La diagnosi di malattia professionale e la sua riferibilità eziologica all’attività lavorativa trovano il presupposto giuridico e amministrativo in comportamenti commissivi o omissivi del datore di lavoro consistenti in “incongruenze organizzative”. In altri termini, l’organizzazione del lavoro non “congrua” e che pone il lavoratore in una situazione pesante di “costrittività organizzativa” può determinare lo stress lavoro-correlato indennizzabile dall’Inail. Pertanto la prevenzione dello stress lavoro-correlato deve mirare anche ad evitare le situazioni riconducibili al concetto di costrittività organizzativa; la mancata prevenzione può portare il lavoratore, con il concorso di altri fattori tra cui quelli medico-legali parimenti da accertare, ad una patologia che costituisce malattia professionale, causalmente ricollegabile al lavoro svolto.
Tra le condizioni di lavoro che possono provocare danni psicologici, l’Inail pone ed elenca la marginalizzazione dall’attività lavorativa, lo svuotamento delle mansioni, la mancata assegnazione degli strumenti di lavoro, i ripetuti trasferimenti ingiustificati, la prolungata attribuzione di compiti dequalificanti rispetto al profilo professionale posseduto, la prolungata attribuzione di compiti esorbitanti o eccessivi anche in relazione a eventuali condizioni di handicap psico-fisici, l’impedimento sistematico e strutturale all’accesso a notizie, la inadeguatezza strutturale e sistematica delle informazioni concernenti l’ordinaria attività di lavoro, l’esclusione reiterata del lavoratore rispetto ad iniziative formative, di riqualificazione ed aggiornamento professionale, l’esercizio esasperato ed eccessivo di forme di controllo.

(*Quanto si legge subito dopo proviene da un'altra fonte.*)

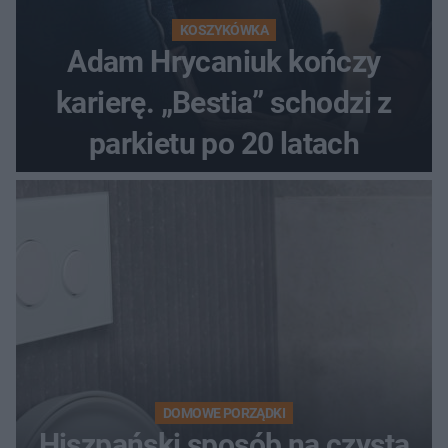
KOSZYKÓWKA
Adam Hrycaniuk kończy
karierę. „Bestia” schodzi z
parkietu po 20 latach
DOMOWE PORZĄDKI
Hiszpański sposób na czystą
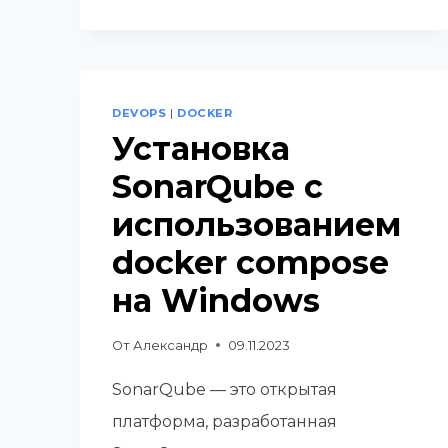
УСТАНОВИТЬ
PORTAINER
В
DOCKER
DEVOPS
|
DOCKER
Установка
SonarQube с
использованием
docker compose
на Windows
От
Александр
09.11.2023
SonarQube — это открытая
платформа, разработанная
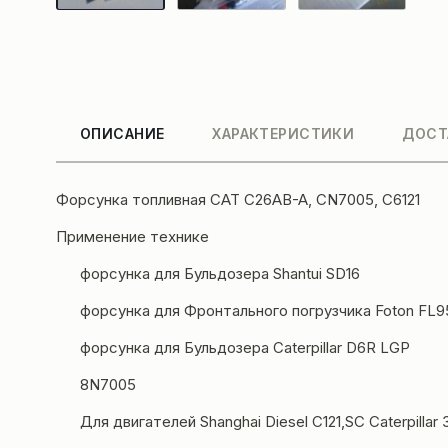
ОПИСАНИЕ
ХАРАКТЕРИСТИКИ
ДОСТ
Форсунка топливная
CAT C26AB-A, CN7005, C6121
Применение технике
форсунка для Бульдозера Shantui SD16
форсунка для Фронтального погрузчика Foton F
форсунка для Бульдозера Caterpillar D6R LGP
8N7005
Для двигателей Shanghai Diesel C121,SC Caterpillar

Le azioni finalizzate ad emarginare o allontanare il lavoratore (quest’ultimo è il cosiddetto mobbing strategico) rivestono rilevanza assicurativa solo se si concretizzano in una delle situazioni di “costrittività organizzativa” di cui all’elenco di cui sopra o in altre ad esse assimilabili. Inoltre, le incongruenze organizzative devono avere caratteristiche strutturali, durature ed oggettive e, come tali, verificabili e documentabili tramite riscontri altrettanto oggettivi e non suscettibili di discrezionalità interpretativa.
Spetta al lavoratore fornire all’Inail tale dimostrazione, oltre la prova del danno psichico e del suo nesso causale con le condizioni lavorative, atteso che sotto il profilo giuridico e amministrativo tale malattia professionale rientra tra quelle “non tabellate”, senza quindi alcuna presunzione legale di origine e natura lavorativa.